Total Cost of Ownership Comparison
Decisions and InRule have broadly similar license ranges at comparable tiers, but their total cost profiles diverge in two places. InRule's change management overhead ($50K–$100K/yr) is higher than Decisions' because the IT deployment pipeline and external governance process require ongoing coordination. InRule also carries $30K–$100K/yr in enterprise feature build costs to approximate the governance capabilities Decisions ships natively. Decisions' total Year 1 range is slightly below InRule's as a result, despite Decisions being a broader platform. Nected sits well below both — roughly half of InRule's lower bound and a third of Decisions' lower bound on the 3-year figure.
Migration Story
"We were using InRule for underwriting rules — the authoring experience was good for our analysts but every change still went through IT deployment. We evaluated Decisions as the upgrade path: it covered the governance gaps and the workflow automation we needed. We ended up going with Nected instead because it had native maker-checker that Decisions required additional setup to match, and the infrastructure was simpler — no Windows server required.
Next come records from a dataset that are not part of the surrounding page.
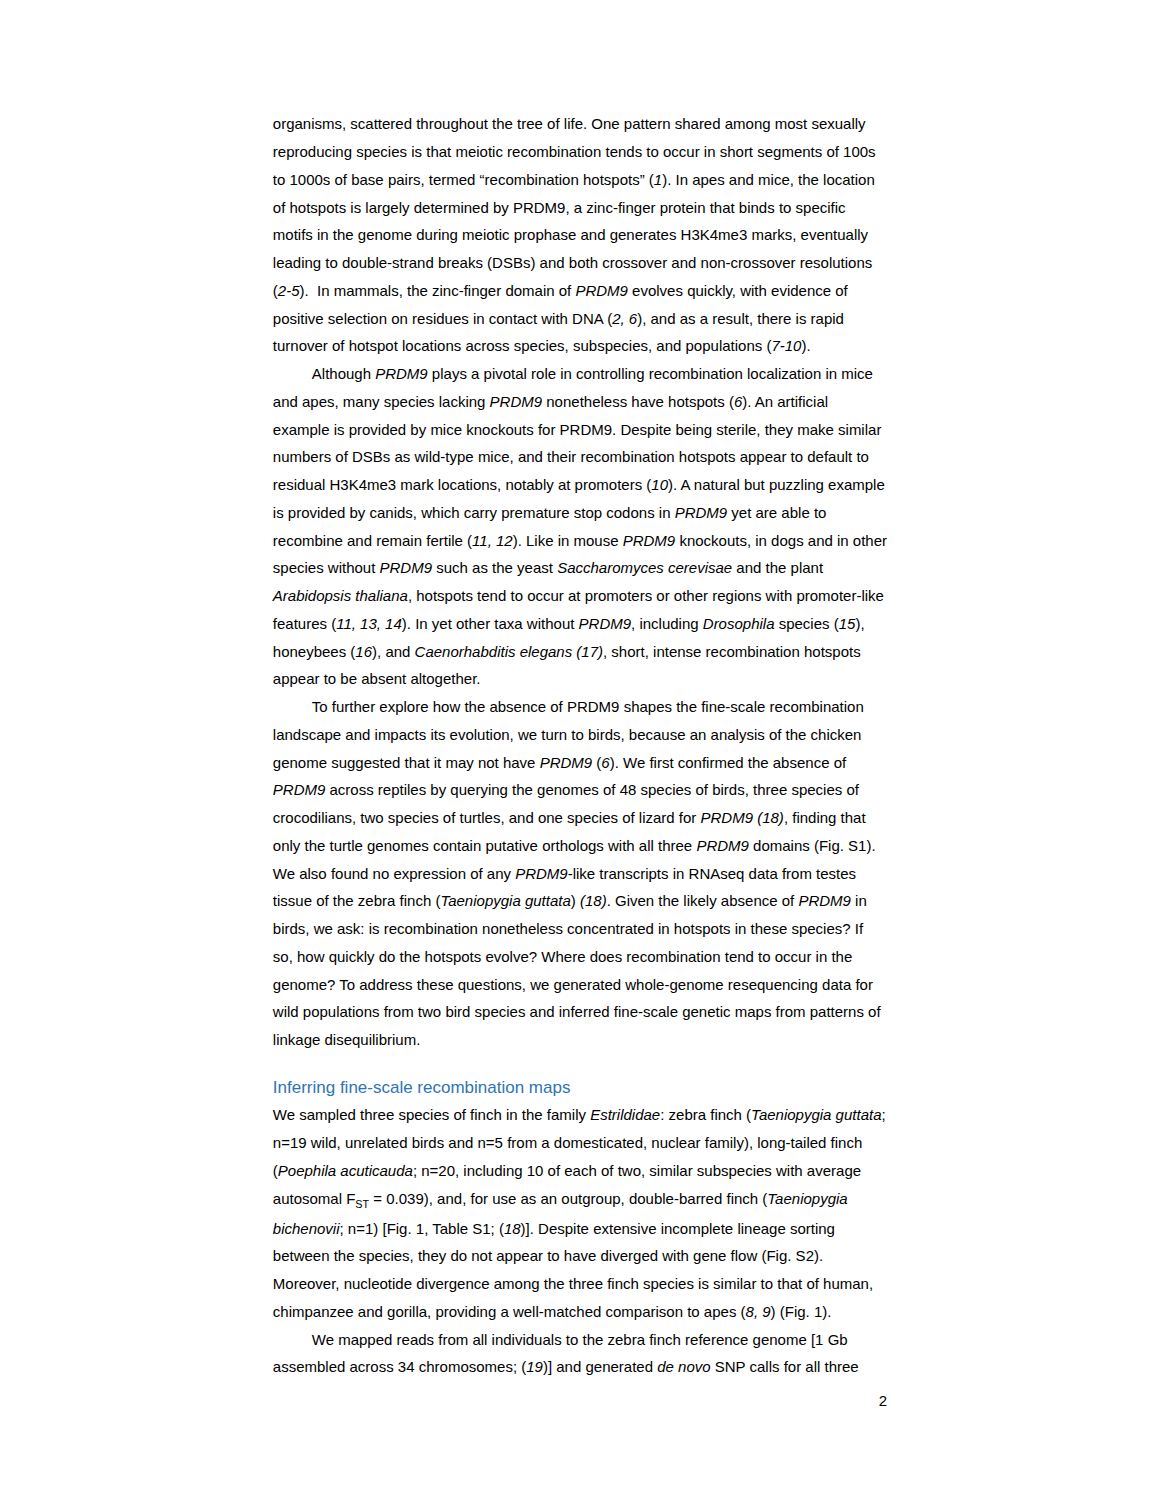organisms, scattered throughout the tree of life. One pattern shared among most sexually reproducing species is that meiotic recombination tends to occur in short segments of 100s to 1000s of base pairs, termed “recombination hotspots” (1). In apes and mice, the location of hotspots is largely determined by PRDM9, a zinc-finger protein that binds to specific motifs in the genome during meiotic prophase and generates H3K4me3 marks, eventually leading to double-strand breaks (DSBs) and both crossover and non-crossover resolutions (2-5). In mammals, the zinc-finger domain of PRDM9 evolves quickly, with evidence of positive selection on residues in contact with DNA (2, 6), and as a result, there is rapid turnover of hotspot locations across species, subspecies, and populations (7-10).
Although PRDM9 plays a pivotal role in controlling recombination localization in mice and apes, many species lacking PRDM9 nonetheless have hotspots (6). An artificial example is provided by mice knockouts for PRDM9. Despite being sterile, they make similar numbers of DSBs as wild-type mice, and their recombination hotspots appear to default to residual H3K4me3 mark locations, notably at promoters (10). A natural but puzzling example is provided by canids, which carry premature stop codons in PRDM9 yet are able to recombine and remain fertile (11, 12). Like in mouse PRDM9 knockouts, in dogs and in other species without PRDM9 such as the yeast Saccharomyces cerevisae and the plant Arabidopsis thaliana, hotspots tend to occur at promoters or other regions with promoter-like features (11, 13, 14). In yet other taxa without PRDM9, including Drosophila species (15), honeybees (16), and Caenorhabditis elegans (17), short, intense recombination hotspots appear to be absent altogether.
To further explore how the absence of PRDM9 shapes the fine-scale recombination landscape and impacts its evolution, we turn to birds, because an analysis of the chicken genome suggested that it may not have PRDM9 (6). We first confirmed the absence of PRDM9 across reptiles by querying the genomes of 48 species of birds, three species of crocodilians, two species of turtles, and one species of lizard for PRDM9 (18), finding that only the turtle genomes contain putative orthologs with all three PRDM9 domains (Fig. S1). We also found no expression of any PRDM9-like transcripts in RNAseq data from testes tissue of the zebra finch (Taeniopygia guttata) (18). Given the likely absence of PRDM9 in birds, we ask: is recombination nonetheless concentrated in hotspots in these species? If so, how quickly do the hotspots evolve? Where does recombination tend to occur in the genome? To address these questions, we generated whole-genome resequencing data for wild populations from two bird species and inferred fine-scale genetic maps from patterns of linkage disequilibrium.
Inferring fine-scale recombination maps
We sampled three species of finch in the family Estrildidae: zebra finch (Taeniopygia guttata; n=19 wild, unrelated birds and n=5 from a domesticated, nuclear family), long-tailed finch (Poephila acuticauda; n=20, including 10 of each of two, similar subspecies with average autosomal FST = 0.039), and, for use as an outgroup, double-barred finch (Taeniopygia bichenovii; n=1) [Fig. 1, Table S1; (18)]. Despite extensive incomplete lineage sorting between the species, they do not appear to have diverged with gene flow (Fig. S2). Moreover, nucleotide divergence among the three finch species is similar to that of human, chimpanzee and gorilla, providing a well-matched comparison to apes (8, 9) (Fig. 1).
We mapped reads from all individuals to the zebra finch reference genome [1 Gb assembled across 34 chromosomes; (19)] and generated de novo SNP calls for all three
2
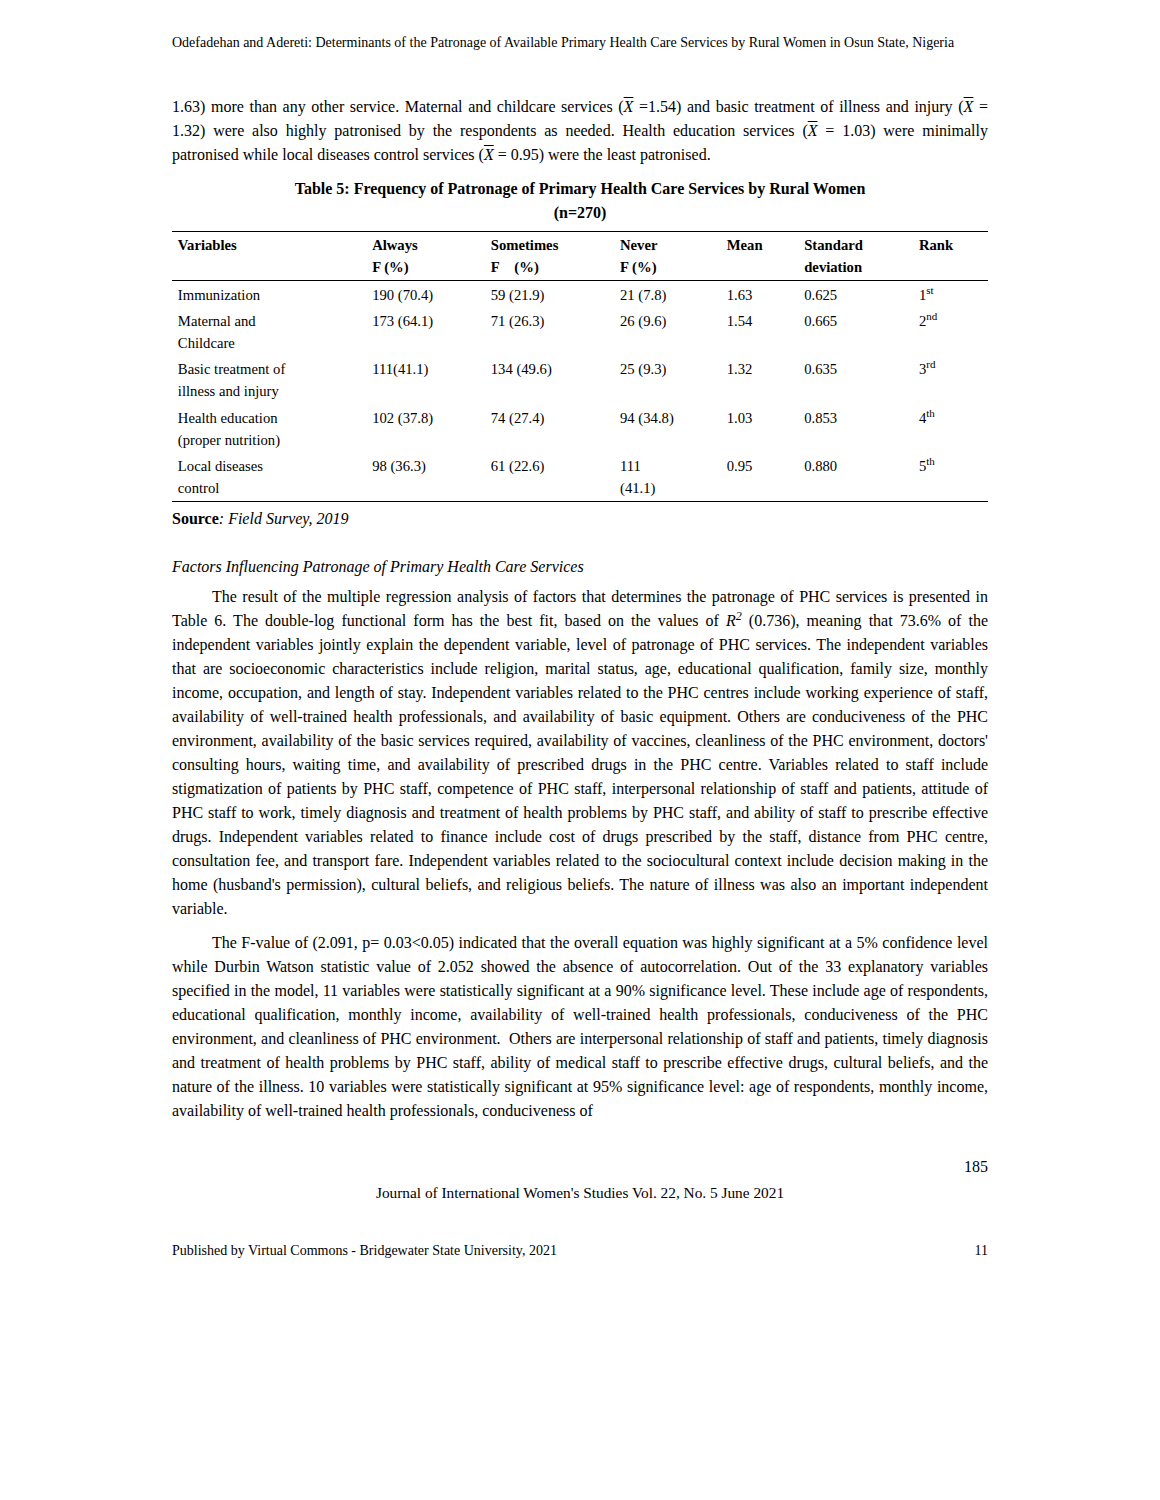Odefadehan and Adereti: Determinants of the Patronage of Available Primary Health Care Services by Rural Women in Osun State, Nigeria
1.63) more than any other service. Maternal and childcare services (X =1.54) and basic treatment of illness and injury (X = 1.32) were also highly patronised by the respondents as needed. Health education services (X = 1.03) were minimally patronised while local diseases control services (X = 0.95) were the least patronised.
Table 5: Frequency of Patronage of Primary Health Care Services by Rural Women (n=270)
| Variables | Always F (%) | Sometimes F (%) | Never F (%) | Mean | Standard deviation | Rank |
| --- | --- | --- | --- | --- | --- | --- |
| Immunization | 190 (70.4) | 59 (21.9) | 21 (7.8) | 1.63 | 0.625 | 1 st |
| Maternal and Childcare | 173 (64.1) | 71 (26.3) | 26 (9.6) | 1.54 | 0.665 | 2 nd |
| Basic treatment of illness and injury | 111(41.1) | 134 (49.6) | 25 (9.3) | 1.32 | 0.635 | 3 rd |
| Health education (proper nutrition) | 102 (37.8) | 74 (27.4) | 94 (34.8) | 1.03 | 0.853 | 4 th |
| Local diseases control | 98 (36.3) | 61 (22.6) | 111 (41.1) | 0.95 | 0.880 | 5 th |
Source: Field Survey, 2019
Factors Influencing Patronage of Primary Health Care Services
The result of the multiple regression analysis of factors that determines the patronage of PHC services is presented in Table 6. The double-log functional form has the best fit, based on the values of R2 (0.736), meaning that 73.6% of the independent variables jointly explain the dependent variable, level of patronage of PHC services. The independent variables that are socioeconomic characteristics include religion, marital status, age, educational qualification, family size, monthly income, occupation, and length of stay. Independent variables related to the PHC centres include working experience of staff, availability of well-trained health professionals, and availability of basic equipment. Others are conduciveness of the PHC environment, availability of the basic services required, availability of vaccines, cleanliness of the PHC environment, doctors' consulting hours, waiting time, and availability of prescribed drugs in the PHC centre. Variables related to staff include stigmatization of patients by PHC staff, competence of PHC staff, interpersonal relationship of staff and patients, attitude of PHC staff to work, timely diagnosis and treatment of health problems by PHC staff, and ability of staff to prescribe effective drugs. Independent variables related to finance include cost of drugs prescribed by the staff, distance from PHC centre, consultation fee, and transport fare. Independent variables related to the sociocultural context include decision making in the home (husband's permission), cultural beliefs, and religious beliefs. The nature of illness was also an important independent variable.
The F-value of (2.091, p= 0.03<0.05) indicated that the overall equation was highly significant at a 5% confidence level while Durbin Watson statistic value of 2.052 showed the absence of autocorrelation. Out of the 33 explanatory variables specified in the model, 11 variables were statistically significant at a 90% significance level. These include age of respondents, educational qualification, monthly income, availability of well-trained health professionals, conduciveness of the PHC environment, and cleanliness of PHC environment. Others are interpersonal relationship of staff and patients, timely diagnosis and treatment of health problems by PHC staff, ability of medical staff to prescribe effective drugs, cultural beliefs, and the nature of the illness. 10 variables were statistically significant at 95% significance level: age of respondents, monthly income, availability of well-trained health professionals, conduciveness of
185
Journal of International Women's Studies Vol. 22, No. 5 June 2021
Published by Virtual Commons - Bridgewater State University, 2021 11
Migration from InRule took about a month." — Head of Decision Engineering, Specialty Insurance
Frequently Asked Questions
Is Decisions better than InRule for business user authoring?
Both platforms offer genuine business-user authoring, but they take different approaches. InRule's irAuthor near-natural-language syntax is highly readable for trained domain experts (actuaries, underwriters). Decisions' Designer Studio is more visual and covers both rules and workflow. The practical difference is what happens after authoring: Decisions includes built-in approval workflows; InRule requires an external process.
Does InRule have governance comparable to Decisions?
No. Decisions ships built-in audit trails, granular RBAC, and native approval workflows. InRule's governance covers version history and basic access control but lacks a native maker-checker approval flow — regulated organizations build external process controls to compensate. This is InRule's most significant governance gap relative to Decisions.
Does InRule or Decisions have native workflow orchestration?
Decisions does — its Workflow Designer handles multi-step business processes natively. InRule does not; it's a rules-only engine. Workflow, triggers, and orchestration are the calling .NET application's responsibility with InRule.
Which platform has better AI capabilities?
Decisions has a meaningful AI advantage. It embeds AI model calls, AI agents, and governance guardrails natively within workflows and decision flows. InRule's AI capability is Alfie AI — a recently launched authoring assistant focused on helping users write rules, not on AI-driven decisioning logic. Nected ships AI Agents, an AI Copilot, and native AI/ML integration as standard features.
Can you migrate from InRule or Decisions to Nected?
Yes. InRule's decision tables, rule flows, and entity models translate into Nected's decision tables, scorecards, and attribute library — most migrations complete in 3–6 weeks. Decisions' rule flows and workflow steps translate into Nected's workflow editor and decisioning engine — typically 3–5 weeks.
Why do teams consider Nected when evaluating Decisions and InRule?
Both platforms share .NET/Windows infrastructure dependencies and gaps in guaranteed performance SLAs and native Git-based CI/CD. Nected covers no-code rule authoring, native maker-checker, AI features, API-first integration, and container-native deployment, at a 3-year TCO roughly half of either platform's lower bound.